Furthermore, these nine individuals are not fully united under the aim of seeking justice; personal agendas have sometimes skewed the focus of the committee. For example, some time has been spent by Liz Cheney defending the Electoral College, a system which Jamie Raskin (another committee member) argues allowed Trump to gain and misuse presidential powers. These are valuable discussions to be had, as the current system has its clear shortcomings; however, the more radical the committee’s recommended changes, the more credibility it will lose among politicians and citizens alike. This catch-22 has only been reenforced by Kevin McCarthy’s election to Speaker of the House.

Thankfully, the committee agrees on the substantiveness of Trump’s role in the events. Nevertheless, an extra effort has been made to portray him as democracy’s kryptonite. Fifteen months have been spent reasserting what they hold to be the truth – Trump’s reaction to his loss prompted the attack on the Capitol. Yet great rhetorical, technological, and cinematographic efforts have been undertaken to explain the Trump administration’s “sophisticated seven-part plan” to overrule the 2020 election, beginning with his efforts to spread misinformation and ending with his inaction during the attack itself.

This process has been so arduous partially due to the committee issuing subpoenas to over one hundred individuals – including sitting House Republicans and the U.S. Secret Service. The call for Trump himself to testify only followed a unanimous vote from the committee at the end of the ninth hearing. This was hailed as a significant achievement of the committee, one that might possibly signify the end of televised hearings. While this might go some way to clarify the circumstances of the attack, Trump is unlikely to appear. Thus, the subpoena, might go no way towards the committee’s central aim – to provide evidence for the Department of Justice. In fact, this might even encourage more divisions, despite the committee’s attempts at bipartisanship; with Trump calling the process a “witch hunt” and some Democrats calling for him to be banned from running for office, the subpoena might have fewer benefits than it seems.

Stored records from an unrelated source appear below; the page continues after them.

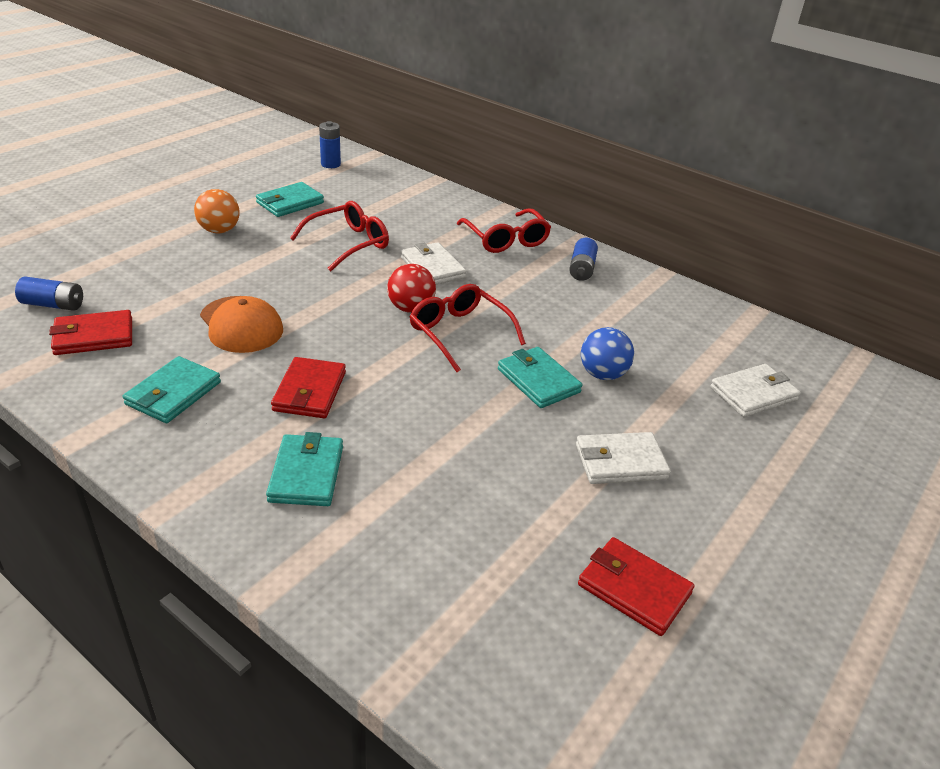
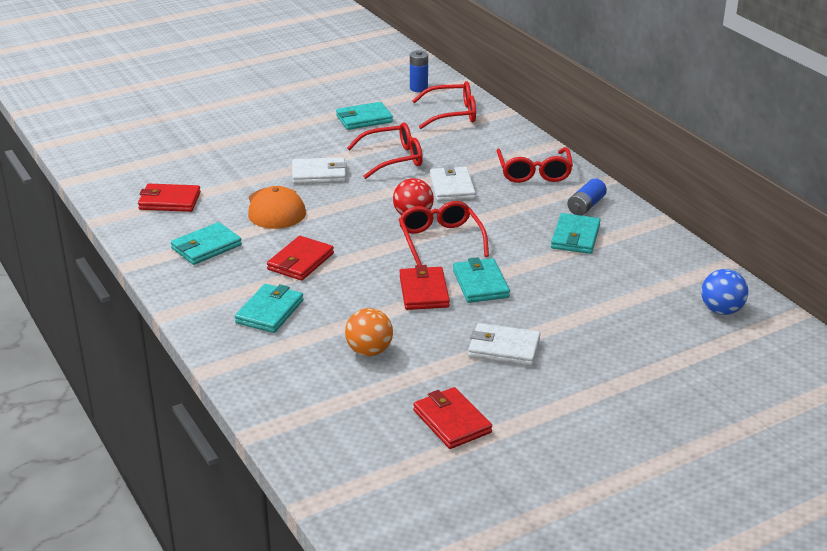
camera: 25 degrees right, 5 degrees down
(53, 305) = (151, 175): blue battery -> none
(219, 230) = (295, 135): orange ball -> orange ball (369, 351)
(382, 187) = (452, 114): none -> red glasses
(482, 404) = (423, 291): none -> red wallet
(596, 305) = (575, 237): none -> turquoise wallet
(602, 374) = (538, 288): blue ball -> blue ball (721, 310)
(753, 394) = (660, 324): white wallet -> white wallet (319, 174)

Although the committee has been eager to scrutinise and vilify Trump, this has had an unfortunate side effect. Other members of his clique who also acted unconstitutionally have taken their subpoena as an opportunity to paint their involvement in the campaign, election, and attack in a more flattering light. During the second hearing, William Barr, a former Attorney General fired only two weeks before the attack, suggested that Trump had become “detached from reality” after showing little heed of “what the actual facts were”. However, in the run-up to the 2020 election, “I have common sense” was his rationale for asserting that foreign countries would sway the result with counterfeit ballots, alongside other similar statements echoing Trump’s claims of election fraud. The inconsistency of his and other witnesses’ testimony increasingly mystifies Trump’s behaviour during this crucial period, contrary to the committee’s aims.

Ultimately, these testimonies, and everything else discussed here, is a matter of sides – at this moment, seemingly Trump v. Everyone Else. Sectarianism has haunted the committee throughout its hearings as both sides continue to uphold “the truth”. However, the Jan 6. Committee has neither the setting nor the people to effectively hold Trump accountable. The committee has not been able to convince Trump of his guilt, and I doubt it ever will. Unfortunately, it has managed to shine a light upon the dwindling levels of trust in contemporary politics.